In holographic storage, a "data beam" holding information is crossed with a "reference beam" to produce an interference pattern that's recorded in a light-sensitive material. To retrieve data from a particular spot, a reference beam is shone onto it, and the combination of the reference beam and the patterned material reconstructs the original data beam, which is read by a digital-camera detector that translates the beam into a series of electrical signals. The recording material is typically either an inorganic crystal or a polymer. Polymers are more sensitive and require less powerful lasers, but they have their own flaws. For instance, when you hit a photosensitive polymer with a laser, it tends to deform, which messes up the data.
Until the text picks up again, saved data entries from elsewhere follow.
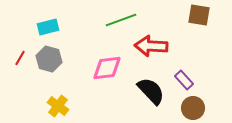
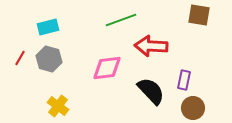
purple rectangle: rotated 54 degrees clockwise
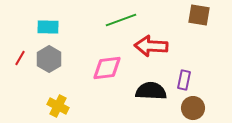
cyan rectangle: rotated 15 degrees clockwise
gray hexagon: rotated 15 degrees clockwise
black semicircle: rotated 44 degrees counterclockwise
yellow cross: rotated 10 degrees counterclockwise
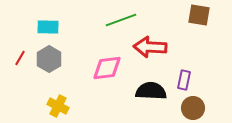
red arrow: moved 1 px left, 1 px down
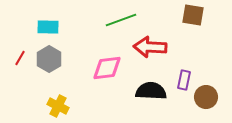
brown square: moved 6 px left
brown circle: moved 13 px right, 11 px up
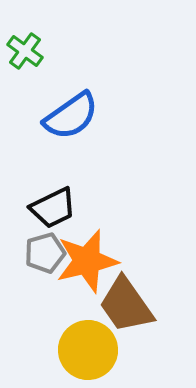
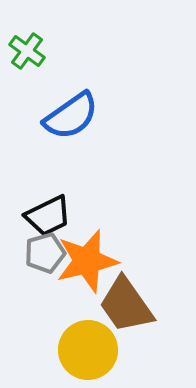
green cross: moved 2 px right
black trapezoid: moved 5 px left, 8 px down
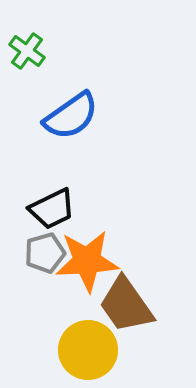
black trapezoid: moved 4 px right, 7 px up
orange star: rotated 10 degrees clockwise
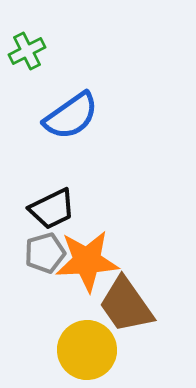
green cross: rotated 27 degrees clockwise
yellow circle: moved 1 px left
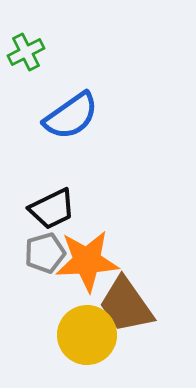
green cross: moved 1 px left, 1 px down
yellow circle: moved 15 px up
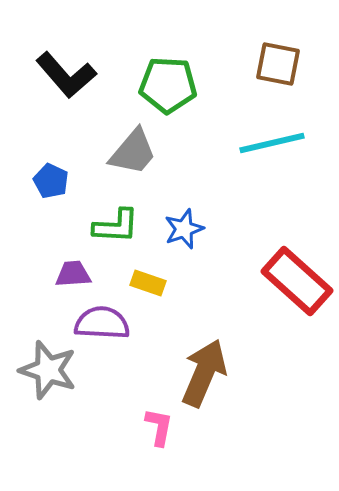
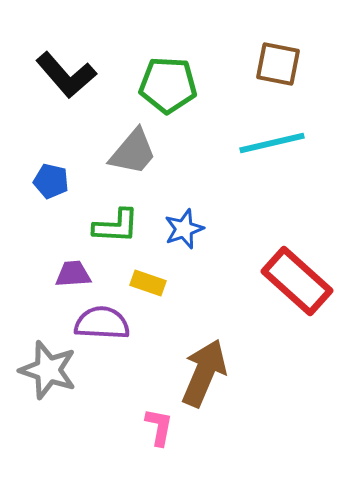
blue pentagon: rotated 12 degrees counterclockwise
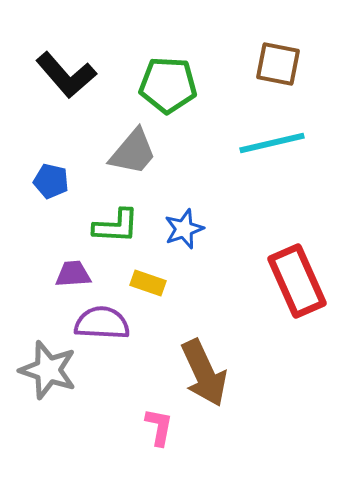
red rectangle: rotated 24 degrees clockwise
brown arrow: rotated 132 degrees clockwise
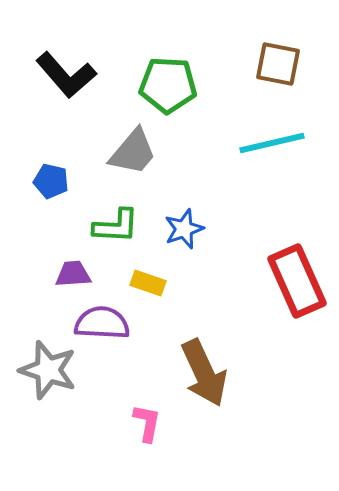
pink L-shape: moved 12 px left, 4 px up
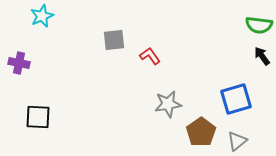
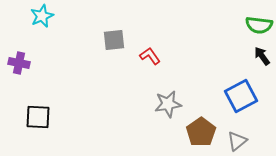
blue square: moved 5 px right, 3 px up; rotated 12 degrees counterclockwise
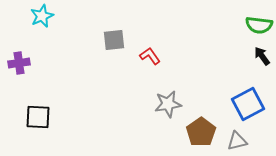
purple cross: rotated 20 degrees counterclockwise
blue square: moved 7 px right, 8 px down
gray triangle: rotated 25 degrees clockwise
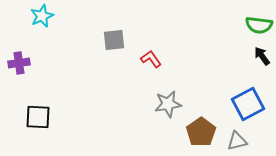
red L-shape: moved 1 px right, 3 px down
In 1994, a materials team at Bell Labs led by chemist Lisa Dhar worked with Wilson and Curtis to produce a "two-chemistry" photosensitive polymer. The researchers mixed one scaffoldlike polymer, which stayed rigid and preserved its structure, with another polymer that reacted to light and stored data. Decoupling the recording material's optical and structural properties let the researchers fine-tune each independently, arriving at a combination of sensitivity and stability that had eluded previous efforts.

...

Inside each breadbox-size drive is an elaborate system of mirrors, lenses, and liquid-crystal displays that manipulates the beam from a single laser. The disc, 130 millimeters in diameter and 3.5 millimeters thick (as compared to 120 millimeters and 1.5 millimeters, respectively, for a DVD), doesn't spin continuously like a DVD but is mounted on a stage that positions it so that the right portion is exposed to the laser beams at the right time. The laser and camera detector are fixed, but the mirrors and lenses move to produce different beam angles. And that's the real trick: unlike a CD or DVD, the disc can store hundreds of pages of data in a single, small area, each one inscribed by the reference beam at a slightly different angle.